I’m not presently qualified to fact-check this film. The series of larger events certainly seem researched, even if possibly exaggerated.

Not that sticking to facts is any measure of a good movie. Take the fabulous Chak De! India (2007), for instance. It was based on the life of former goalkeeper and legendary hockey coach, Mir Ranjan Negi—turned into a Muslim protagonist, Kabir Khan, in the movie, whose patriotism gets questioned in lieu of his religion. 

That was a central conflict in Chak De! Which obviously had nothing to do with Negi’s own life. But it made for a legit story.

In fact, given the subject for big-budget Bollywood, Maidaan will inevitably get benchmarked against Chak De. Or why that was such a superior film. The reasons are too obvious. Chak De, tightly scripted by Jaideep Sahni, stuck to the team players, and their coach. 

This one’s got a coach, and hardly the team to focus on. But so much of unrelated randomness going on, all through, that it feels like a full federation wrote this film. It did. 

Just count the names on its writing credit on Wikipedia, besides the director Amit Ravindernath Sharma (Tevar, Badhaai Ho) himself: Saiwyn Quadras, Aman Rai, Atul Shahi, Ritesh Shah, Sidhant Mago, Akash Chawla, Arunava Joy Sengupta. 

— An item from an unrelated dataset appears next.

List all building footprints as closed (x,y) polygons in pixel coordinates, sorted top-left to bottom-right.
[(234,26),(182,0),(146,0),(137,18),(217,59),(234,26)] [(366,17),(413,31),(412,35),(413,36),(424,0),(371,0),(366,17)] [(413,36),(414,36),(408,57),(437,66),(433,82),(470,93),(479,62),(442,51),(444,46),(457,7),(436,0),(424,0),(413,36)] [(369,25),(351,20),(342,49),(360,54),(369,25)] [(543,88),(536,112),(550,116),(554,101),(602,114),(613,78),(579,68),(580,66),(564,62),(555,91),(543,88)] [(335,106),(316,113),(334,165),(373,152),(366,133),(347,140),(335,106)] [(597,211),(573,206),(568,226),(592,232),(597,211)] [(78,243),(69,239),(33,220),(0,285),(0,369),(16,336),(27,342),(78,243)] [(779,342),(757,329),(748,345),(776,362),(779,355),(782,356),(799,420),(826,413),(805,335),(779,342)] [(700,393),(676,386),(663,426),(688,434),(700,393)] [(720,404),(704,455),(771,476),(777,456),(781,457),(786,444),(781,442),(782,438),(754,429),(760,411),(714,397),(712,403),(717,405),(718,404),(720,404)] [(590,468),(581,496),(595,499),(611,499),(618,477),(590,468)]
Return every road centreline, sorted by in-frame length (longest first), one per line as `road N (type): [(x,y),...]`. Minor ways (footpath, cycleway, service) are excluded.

Maybe that’s the issue. Imagine handpicking such fine faces to reprise India’s greatest football stars, the likes of PK Banerjee, Neville D’Souza, Chuni Goswami—but hardly, if ever, delving into their lives, let alone motivations. 

Concentrating instead on two bumbling Bengalis for salt-and-pepper villains, indulging in gondogol and goal-maal, over rosogolla and singhara. Stretching the story to over 180 minutes still. At some point after half-time of Maidaan, I could hear myself go, “Okay then. I’m done.”